Barriers to food trucks not insurmountable
Apparently, the mobile nature of the business makes them difficult to ensure they have the proper licenses and have health inspections.
Other cities have managed. So can Kitchener. Besides it’s not really that difficult since food trucks do a good job of sharing their location on Twitter.
So it comes down to concerns by restaurants about competition and differences in operating overhead. They have some legitimate concerns but they already need to deal with them whenever a competitor opens. Granted food trucks are different but the city is not even trying to do anything to allow them more regular access and a meaningful increase in hours to operate on public property.
Besides the city rarely gets involved in preventing competition or leveling the playing field between businesses. Is it really necessary in this situation?
It looks like they are content with keeping food trucks a novelty.
Kitchener can and should do better
The city is moving much too slowly. Kitchener can and should provide a friendlier environment for food trucks. And that doesn’t mean that the city needs to allow food trucks to operate anywhere they want at anytime. Some rules and regulations are appropriate but what is proposed is too restrictive.
So what should the city do?
Here’s a four point action plan:
- Conduct town hall forums and private meetings with core stakeholders
- Encourage dialogue and the building of relationships among competing stakeholders
- Identify private vacant lots to create partnerships for mobile vendors to gather and sell
- Designate public spaces specifically for mobile vending
These actions are recommended as best practices by the National League of Cities (the American version of the Federation of Canadian Municipalities).
Since the staff report doesn’t include any reference to consultations or dialogue, I need to assume that none have occurred. I know for certain that food truck customers have not been consulted to see what they would like.
While realistically it is too late for consultations for 2014, dialogue and relationship building could be initiated.
What the city can still do is to designate a number of public spaces where food trucks can operate seven days a week from April 1 to October 31.
What you can do
If you’d like to see more opportunity for food trucks to operate on public property in Kitchener, here’s what you can do:
- Attend Monday’s meeting (12 – 3 p.m.)
- Speak at Monday’s meeting. Register in advance or at the meeting.

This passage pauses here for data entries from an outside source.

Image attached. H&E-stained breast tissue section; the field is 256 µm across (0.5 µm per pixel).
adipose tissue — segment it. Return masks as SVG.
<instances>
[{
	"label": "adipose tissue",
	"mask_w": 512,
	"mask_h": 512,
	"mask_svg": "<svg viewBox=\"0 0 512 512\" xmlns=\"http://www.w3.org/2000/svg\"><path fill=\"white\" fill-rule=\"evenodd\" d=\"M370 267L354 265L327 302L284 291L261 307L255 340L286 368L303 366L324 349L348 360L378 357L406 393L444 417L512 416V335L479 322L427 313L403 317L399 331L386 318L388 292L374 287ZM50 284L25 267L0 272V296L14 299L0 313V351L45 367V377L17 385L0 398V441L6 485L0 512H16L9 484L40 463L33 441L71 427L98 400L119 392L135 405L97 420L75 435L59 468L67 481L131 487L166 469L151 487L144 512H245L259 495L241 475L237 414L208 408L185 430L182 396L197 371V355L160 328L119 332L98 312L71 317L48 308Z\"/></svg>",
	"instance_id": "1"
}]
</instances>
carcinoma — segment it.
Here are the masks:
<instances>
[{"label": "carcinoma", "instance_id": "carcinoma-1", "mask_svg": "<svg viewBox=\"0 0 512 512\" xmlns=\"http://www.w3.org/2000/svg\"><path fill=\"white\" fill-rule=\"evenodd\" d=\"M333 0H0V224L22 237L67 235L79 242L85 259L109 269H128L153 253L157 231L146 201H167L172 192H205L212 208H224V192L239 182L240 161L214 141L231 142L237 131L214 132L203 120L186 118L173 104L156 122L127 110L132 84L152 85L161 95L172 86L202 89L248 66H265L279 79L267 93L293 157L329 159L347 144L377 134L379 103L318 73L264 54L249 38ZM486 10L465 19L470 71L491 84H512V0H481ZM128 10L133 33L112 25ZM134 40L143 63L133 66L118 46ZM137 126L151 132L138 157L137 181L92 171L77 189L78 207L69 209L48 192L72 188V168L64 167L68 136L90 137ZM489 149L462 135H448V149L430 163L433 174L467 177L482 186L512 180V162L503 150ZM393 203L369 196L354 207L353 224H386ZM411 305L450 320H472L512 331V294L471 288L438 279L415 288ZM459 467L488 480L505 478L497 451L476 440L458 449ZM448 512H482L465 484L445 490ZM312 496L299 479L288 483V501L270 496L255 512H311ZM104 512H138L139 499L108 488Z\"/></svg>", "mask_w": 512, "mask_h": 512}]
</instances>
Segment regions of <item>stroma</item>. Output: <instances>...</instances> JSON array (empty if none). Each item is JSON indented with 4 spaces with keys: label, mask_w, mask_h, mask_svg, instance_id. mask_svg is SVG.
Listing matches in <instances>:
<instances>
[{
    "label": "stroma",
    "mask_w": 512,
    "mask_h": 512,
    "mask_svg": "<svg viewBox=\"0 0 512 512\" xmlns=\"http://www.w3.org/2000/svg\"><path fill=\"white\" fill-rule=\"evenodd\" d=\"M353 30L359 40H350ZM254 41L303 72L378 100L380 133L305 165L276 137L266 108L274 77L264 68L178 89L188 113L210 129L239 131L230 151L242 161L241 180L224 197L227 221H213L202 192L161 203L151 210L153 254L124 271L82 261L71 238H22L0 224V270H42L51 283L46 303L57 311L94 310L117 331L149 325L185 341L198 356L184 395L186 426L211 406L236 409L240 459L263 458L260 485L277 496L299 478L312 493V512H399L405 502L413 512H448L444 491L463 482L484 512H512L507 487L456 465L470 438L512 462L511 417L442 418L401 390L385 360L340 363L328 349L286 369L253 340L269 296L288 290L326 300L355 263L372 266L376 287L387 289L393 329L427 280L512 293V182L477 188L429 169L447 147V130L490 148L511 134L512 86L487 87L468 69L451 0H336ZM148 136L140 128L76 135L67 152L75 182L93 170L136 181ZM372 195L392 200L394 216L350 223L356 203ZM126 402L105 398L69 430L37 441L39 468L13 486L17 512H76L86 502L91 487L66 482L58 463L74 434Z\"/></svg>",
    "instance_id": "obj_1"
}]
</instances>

- Contact your city Councillor and the Mayor to let them know you want more opportunities for food trucks in 2014 than what is recommended.
Can’t attend or speak Monday?
Whatever Council’s committee decides on Monday needs to go to a City Council meeting. I anticipate that would be at its March 3 evening meeting.
I haven’t said yet what I’d most like to say on this topic. So I’ll save it for another post to come before Monday.